ASCO: J&J's multiple myeloma combo produces déjà vu with 96% Carvykti-like response

Johnson & Johnson has seen response rates as high as 97% in multiple myeloma before but this time, it’s not for Carvykti, which is making headlines of its own at the American Society of Clinical Oncology annual meeting in Chicago.

No, this time the healthcare giant’s pharmaceutical unit Janssen is shining the spotlight on an early-stage combo study for talquetamab and Tecvayli in relapsed or refractory multiple myeloma. The combo immunotherapy regimen, which is designed to target antigens on myeloma cells, demonstrated an overall response rate (ORR) of 86.6% (71 of 82 patients) across all dose levels.
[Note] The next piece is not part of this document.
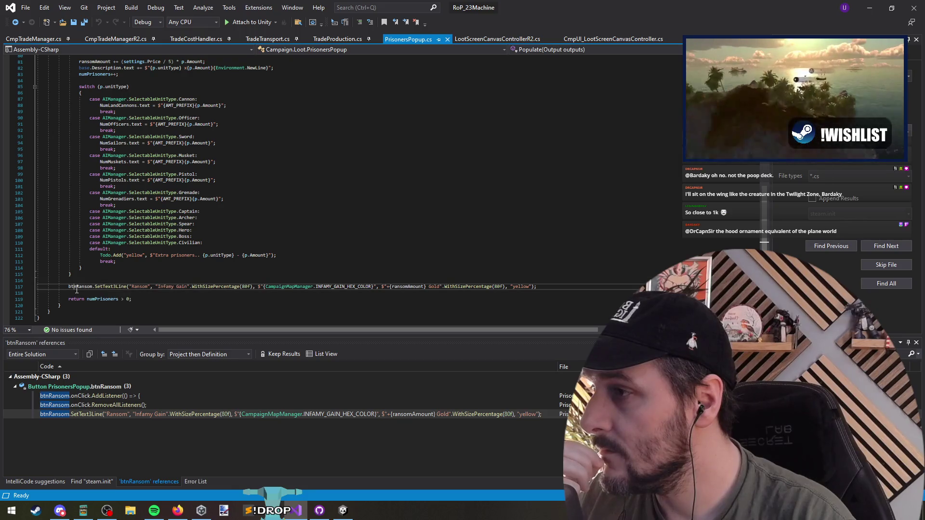
{"action": "double_click", "coordinate": [165, 287]}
The data also reveal an ORR of 96.3% (26 of 27 patients) for individuals receiving the recommended phase 2 regimen.  

“There's only one drug that's ever got better than 96%—that’s cilta-cel and that's like 97%,” said Mark Wildgust, Ph.D., Janssen’s vice president of Oncology Global Medical Affairs, on the sidelines of the conference, referring to Carvykti.

The new phase 1b data from a trial called RedirecTT-1 presented at ASCO provides a look at both treatments together, whereas previously Janssen has showcased each alone. Bispecific antibody Tecvayli received accelerated approval in October 2022 for patients with relapsed or refractory multiple myeloma, while Janssen just submitted a new drug application for talquetamab in December 2022. 

Wildgust said this is some of the first clinical data ever shared for a dual combo of two bispecifics in relapsed or refractory multiple myeloma. Talquetamab achieved an ORR of 74.1% alone when administered weekly, while Tecvayli was granted the approval based on an ORR of 61.8%.

“To have 26 of 27 patients responding—it's really, really remarkable,” Wildgust said of the combo data for the recommended dose group. He noted the heavily pretreated population also included those with extramedullary disease. EMD is a condition that occurs when myeloma cells form tumors in soft tissues and organs instead of in the bone marrow. For the seven EMD patients in the recommended dose group, there was an ORR of 85.7%. 

“Those are some of the hardest to treat patients,” Wildgust explained, adding that response rates among EMD patients—even for Tecvayli or talquetamab by themselves—typically sits in the 30% to 40% range. He called the 86% response rate "extremely promising.” The new data has prompted J&J to look at an expansion cohort for patients with EMD, according to Wildgust. 

When looking at the new data, all patients had a median progression-free survival (PFS) of 20.9 months.  

As for the safety profile, Wildgust said the combo was well tolerated and consistent with what has been observed with each drug given as a monotherapy. The most common hematologic adverse event (AE) reported was neutropenia—a low count of certain white blood cells—occurring in 65.6% of patients across all dose levels, with 61% classified as grade 3 or 4 events. Neutropenia occurred in 55% of patients in the recommended dose cohort, with 44% of the events grade 3 or 4. Adverse events are rated from grade 1 through 5, with 5 being a fatal event, 4 being a life-threatening event and 3 being one that is severe but not immediately life-threatening.  

Nearly all the patients had one or more treatment-emergent adverse event (TEAE). These events were observed in 96.8% (90/93) of the overall study population and 94.1% (32/34) of patients receiving recommended dosing.  

The high TEAEs appeared not to significantly impact discontinuation rates, with only 6.5% ending treatment due to adverse events. There were six TEAE-related deaths (6.5%) among all patients, with one occurring in the recommended dose group. At data cutoff, 61% (57/93) of all patients remained on either Tecvayli or talquetamab. 

The low discontinuation rates despite high TEAEs could have something to do with the nature of the disease. The incurable condition is the third most common blood cancer, with an estimated 35,000 Americans expected to be diagnosed this year and more than 12,000 people expected to die from it.  

Talquetamab received orphan drug designation from the FDA in 2021, followed by a breakthrough therapy designation last summer for adult patients with relapsed or refractory multiple myeloma who have previously received at least four prior lines of therapy, including a proteasome inhibitor, an immunomodulatory agent and an anti-CD38 antibody.   

J&J also reported more data on the bispecific T-cell engaging antibody at ASCO, following up data shared earlier this year. 

Elsewhere at the conference, J&J showed off Carvykti, the Legend Biotech-partnered personalized cell therapy, after a recent data leak revealed a dramatic benefit for earlier line treatment in multiple myeloma. In a small group of heavily pretreated patients with multiple myeloma that was refractory to three classes of therapies, Carvykti reduced the risk of cancer progression or death by 85% compared with physician’s choice of standard combo treatment. 

The results beat Bristol Myers Squibb’s rival CAR-T therapy Abecma, which achieved 54% on the same measure in a similar population.  

With Carvykti and talquetamab and Tecvayli, Janssen is looking to put down a marker in multiple myeloma.